ICICI Securities research report on Vodafone Idea
Despite India’s Supreme Court rejecting the curative petition for AGR dues, VIL is hopeful towards a resolution of the arithmetical error in the AGR dues calculation; it has been engaging with the government on the subject. VIL said that its case has strong merit, and dialogue with the government is and has been encouraging. Also, VIL is factoring in INR 290bn of government debt – to be converted into equity at the end of the moratorium period, as per the reform package. VIL is nearing closure of debt funding of INR 250bn; another INR 100bn for non-fund facilities that should help boost capex.
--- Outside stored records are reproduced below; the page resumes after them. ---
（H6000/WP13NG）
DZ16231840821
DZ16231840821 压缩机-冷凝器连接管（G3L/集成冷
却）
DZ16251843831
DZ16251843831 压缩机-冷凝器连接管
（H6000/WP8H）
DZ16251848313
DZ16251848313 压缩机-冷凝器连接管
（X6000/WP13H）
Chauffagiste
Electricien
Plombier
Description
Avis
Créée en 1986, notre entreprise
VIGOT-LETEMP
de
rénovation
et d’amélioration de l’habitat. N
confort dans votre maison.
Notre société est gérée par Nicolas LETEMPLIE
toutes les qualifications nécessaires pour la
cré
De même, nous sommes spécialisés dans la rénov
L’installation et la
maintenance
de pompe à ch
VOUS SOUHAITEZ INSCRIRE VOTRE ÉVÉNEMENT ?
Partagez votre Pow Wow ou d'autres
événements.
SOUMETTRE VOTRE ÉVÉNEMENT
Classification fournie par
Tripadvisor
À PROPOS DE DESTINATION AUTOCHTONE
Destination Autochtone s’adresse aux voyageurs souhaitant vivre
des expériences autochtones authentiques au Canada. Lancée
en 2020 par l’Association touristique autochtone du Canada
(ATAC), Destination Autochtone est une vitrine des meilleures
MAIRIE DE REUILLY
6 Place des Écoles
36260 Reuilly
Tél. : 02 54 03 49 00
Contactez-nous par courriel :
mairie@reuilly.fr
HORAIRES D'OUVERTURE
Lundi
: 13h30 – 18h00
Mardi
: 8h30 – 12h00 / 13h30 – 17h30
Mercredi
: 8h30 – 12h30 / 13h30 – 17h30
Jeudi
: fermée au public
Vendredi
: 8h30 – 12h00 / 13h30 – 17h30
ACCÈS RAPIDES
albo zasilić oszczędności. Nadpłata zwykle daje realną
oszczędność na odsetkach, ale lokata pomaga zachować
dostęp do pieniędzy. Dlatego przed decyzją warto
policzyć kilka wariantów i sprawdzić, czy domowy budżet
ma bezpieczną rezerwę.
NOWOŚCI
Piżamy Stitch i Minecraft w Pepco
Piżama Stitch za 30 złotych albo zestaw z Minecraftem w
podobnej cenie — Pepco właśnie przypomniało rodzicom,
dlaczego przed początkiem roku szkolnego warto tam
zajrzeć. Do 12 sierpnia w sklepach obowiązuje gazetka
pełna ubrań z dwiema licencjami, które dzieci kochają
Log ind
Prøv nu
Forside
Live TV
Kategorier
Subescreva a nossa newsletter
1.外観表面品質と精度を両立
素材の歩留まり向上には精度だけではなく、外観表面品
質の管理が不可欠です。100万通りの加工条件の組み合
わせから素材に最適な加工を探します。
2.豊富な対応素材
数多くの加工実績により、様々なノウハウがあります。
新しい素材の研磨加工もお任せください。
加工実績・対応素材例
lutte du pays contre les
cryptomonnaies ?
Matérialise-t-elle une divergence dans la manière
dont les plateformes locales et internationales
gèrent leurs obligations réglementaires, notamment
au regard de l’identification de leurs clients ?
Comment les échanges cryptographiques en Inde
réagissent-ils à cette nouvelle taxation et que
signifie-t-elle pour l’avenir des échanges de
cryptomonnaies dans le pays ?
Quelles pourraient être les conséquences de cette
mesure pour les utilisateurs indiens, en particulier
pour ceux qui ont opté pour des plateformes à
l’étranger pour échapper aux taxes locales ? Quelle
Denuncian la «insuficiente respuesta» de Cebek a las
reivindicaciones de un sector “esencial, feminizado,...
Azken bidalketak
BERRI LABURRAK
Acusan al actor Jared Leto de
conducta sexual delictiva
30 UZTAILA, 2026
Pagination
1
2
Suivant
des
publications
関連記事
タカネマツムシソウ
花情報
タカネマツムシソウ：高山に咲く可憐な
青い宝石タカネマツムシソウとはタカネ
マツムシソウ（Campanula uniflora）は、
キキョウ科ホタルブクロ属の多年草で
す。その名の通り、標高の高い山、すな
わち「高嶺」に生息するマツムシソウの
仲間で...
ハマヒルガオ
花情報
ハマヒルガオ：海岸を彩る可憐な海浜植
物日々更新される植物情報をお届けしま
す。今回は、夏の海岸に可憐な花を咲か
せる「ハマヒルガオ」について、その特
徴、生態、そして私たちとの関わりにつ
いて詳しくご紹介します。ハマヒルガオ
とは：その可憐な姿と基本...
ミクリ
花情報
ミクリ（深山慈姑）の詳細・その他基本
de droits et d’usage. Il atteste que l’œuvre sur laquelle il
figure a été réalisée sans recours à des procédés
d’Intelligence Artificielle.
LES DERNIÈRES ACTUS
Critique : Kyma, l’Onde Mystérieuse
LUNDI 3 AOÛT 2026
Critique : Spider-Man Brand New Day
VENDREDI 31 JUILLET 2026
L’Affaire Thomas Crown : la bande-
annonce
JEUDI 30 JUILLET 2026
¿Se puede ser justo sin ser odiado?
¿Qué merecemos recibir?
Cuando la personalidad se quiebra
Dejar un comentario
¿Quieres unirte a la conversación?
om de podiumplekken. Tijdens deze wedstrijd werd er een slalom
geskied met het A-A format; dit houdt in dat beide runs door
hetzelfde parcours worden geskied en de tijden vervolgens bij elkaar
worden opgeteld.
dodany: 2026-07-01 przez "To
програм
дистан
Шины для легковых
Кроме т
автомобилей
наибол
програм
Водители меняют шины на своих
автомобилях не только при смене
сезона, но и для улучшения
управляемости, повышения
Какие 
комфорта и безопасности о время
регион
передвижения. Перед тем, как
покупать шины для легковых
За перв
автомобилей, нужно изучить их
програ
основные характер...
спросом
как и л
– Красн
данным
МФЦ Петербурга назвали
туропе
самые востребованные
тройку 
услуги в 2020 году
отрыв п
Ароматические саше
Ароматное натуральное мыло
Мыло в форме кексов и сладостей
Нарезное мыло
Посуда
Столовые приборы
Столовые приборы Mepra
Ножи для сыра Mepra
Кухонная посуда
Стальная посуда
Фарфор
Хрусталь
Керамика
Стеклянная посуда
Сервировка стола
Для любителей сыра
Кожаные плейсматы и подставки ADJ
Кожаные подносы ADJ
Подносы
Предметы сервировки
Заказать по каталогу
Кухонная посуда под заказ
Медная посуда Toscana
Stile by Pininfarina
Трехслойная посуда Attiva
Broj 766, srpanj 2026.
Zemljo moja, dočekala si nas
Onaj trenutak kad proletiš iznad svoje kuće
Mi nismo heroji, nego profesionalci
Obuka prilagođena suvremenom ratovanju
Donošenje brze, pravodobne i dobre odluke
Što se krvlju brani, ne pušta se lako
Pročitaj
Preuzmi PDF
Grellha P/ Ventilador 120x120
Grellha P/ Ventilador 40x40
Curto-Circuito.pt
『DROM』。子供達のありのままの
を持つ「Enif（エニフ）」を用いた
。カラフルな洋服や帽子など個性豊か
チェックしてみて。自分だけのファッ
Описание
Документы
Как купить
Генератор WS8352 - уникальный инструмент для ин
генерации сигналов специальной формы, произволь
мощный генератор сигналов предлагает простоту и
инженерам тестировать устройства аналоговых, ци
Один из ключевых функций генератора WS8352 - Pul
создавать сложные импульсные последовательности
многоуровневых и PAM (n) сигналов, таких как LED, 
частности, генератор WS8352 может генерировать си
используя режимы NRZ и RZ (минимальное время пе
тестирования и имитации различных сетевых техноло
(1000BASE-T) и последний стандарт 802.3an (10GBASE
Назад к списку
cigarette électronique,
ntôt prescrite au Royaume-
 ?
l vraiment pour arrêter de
VIL also signed deals with major equipment suppliers for INR 300bn, for radios to be supplied over the next three years; it expects capex to kick start from Nov’24. VIL also envisages another tariff hike of 15–20% in 15 months.
Outlook
We have pushed our estimate on AGR relief of INR 350bn from FY25E to FY26E, and capex acceleration to FY26E. This has led to a change in our net profit estimate for the period of FY25–27E while EBITDA remains unchanged. Considering the risk of AGR resolution rising, we cut our EV/EBITDA multiple to 13x FY27E (from 14x); consequently, our target price stands reduced to INR 11 (from INR 15). Maintain HOLD.